An analysis of stochastic discrete fracture networks on shale gas recovery

Abstract Complex fracture networks are created by hydraulic fracturing in shale gas reservoirs. The well performance is largely affected by the geometrical properties of fracture networks. It is difficult to estimate well performance because a large number of parameters are used for characterization of a fracture network. In this study, only two parameters are screened to estimate the shale gas recovery by the method of design of experiments. Synthetic fracture networks are generated based on the stochastic theory to represent the secondary fractures in the hydraulic fracture network. Two numerical experiments are designed to correlate the fracture network properties to gas recovery estimated by a commercial software. Various fracture network parameters derived from the analyses of fracture intersection, fractal and percolation are screened to correlate the gas recovery.
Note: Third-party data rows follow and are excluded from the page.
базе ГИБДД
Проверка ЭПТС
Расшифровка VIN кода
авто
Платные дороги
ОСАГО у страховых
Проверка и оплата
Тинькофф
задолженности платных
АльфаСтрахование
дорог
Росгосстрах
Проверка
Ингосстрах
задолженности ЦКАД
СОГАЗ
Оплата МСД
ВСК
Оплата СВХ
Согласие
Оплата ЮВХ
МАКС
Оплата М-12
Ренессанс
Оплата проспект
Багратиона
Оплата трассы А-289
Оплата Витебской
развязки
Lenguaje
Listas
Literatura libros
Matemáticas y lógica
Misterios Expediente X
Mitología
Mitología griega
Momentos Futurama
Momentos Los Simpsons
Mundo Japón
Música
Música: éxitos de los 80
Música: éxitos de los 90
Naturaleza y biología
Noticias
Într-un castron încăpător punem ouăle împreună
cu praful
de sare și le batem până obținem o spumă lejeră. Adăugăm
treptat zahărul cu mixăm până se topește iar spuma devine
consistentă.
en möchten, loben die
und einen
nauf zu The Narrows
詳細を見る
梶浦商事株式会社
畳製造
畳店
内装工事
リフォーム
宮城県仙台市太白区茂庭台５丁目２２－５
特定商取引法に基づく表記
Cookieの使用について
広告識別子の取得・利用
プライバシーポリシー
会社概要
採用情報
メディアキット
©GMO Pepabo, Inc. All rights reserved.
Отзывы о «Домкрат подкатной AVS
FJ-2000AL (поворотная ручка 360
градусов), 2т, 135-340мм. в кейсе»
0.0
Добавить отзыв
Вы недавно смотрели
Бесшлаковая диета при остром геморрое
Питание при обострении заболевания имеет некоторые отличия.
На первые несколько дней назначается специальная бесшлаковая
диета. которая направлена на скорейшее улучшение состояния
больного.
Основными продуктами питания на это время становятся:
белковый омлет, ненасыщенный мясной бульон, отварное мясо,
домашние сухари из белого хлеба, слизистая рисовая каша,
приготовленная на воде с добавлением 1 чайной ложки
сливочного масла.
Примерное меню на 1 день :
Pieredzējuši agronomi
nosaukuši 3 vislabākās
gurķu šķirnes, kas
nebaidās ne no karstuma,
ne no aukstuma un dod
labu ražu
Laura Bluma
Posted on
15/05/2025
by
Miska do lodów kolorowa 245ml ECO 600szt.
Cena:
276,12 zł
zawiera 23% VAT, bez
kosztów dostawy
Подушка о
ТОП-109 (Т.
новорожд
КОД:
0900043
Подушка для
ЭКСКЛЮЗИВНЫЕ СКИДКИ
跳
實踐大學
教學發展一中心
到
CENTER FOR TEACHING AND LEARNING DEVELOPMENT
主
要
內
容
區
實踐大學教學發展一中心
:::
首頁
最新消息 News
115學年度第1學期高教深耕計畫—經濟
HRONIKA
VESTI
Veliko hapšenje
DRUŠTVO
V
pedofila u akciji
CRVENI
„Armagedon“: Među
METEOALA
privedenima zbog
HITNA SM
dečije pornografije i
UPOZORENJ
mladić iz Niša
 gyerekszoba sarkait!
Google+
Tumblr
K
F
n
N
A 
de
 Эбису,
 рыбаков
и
In terms of the internal structure of a fracture network, a dimensionless parameter called the effective fracture density is proposed to estimate shale gas recovery. It is a combination of the number of fractures, fracture length and orientation. In terms of the boundary of a fracture network, the shale gas recovery is determined by the number of intersection points between the primary fractures and secondary fractures (NIPS). The shale gas recovery predicted by the two parameters (the NIPS and the dimensionless fracture density) is accurate compared with that calculated by the commercial software, which provides us a practical method to estimate the gas recovery by eliminating the number of parameters used for fracture network properties.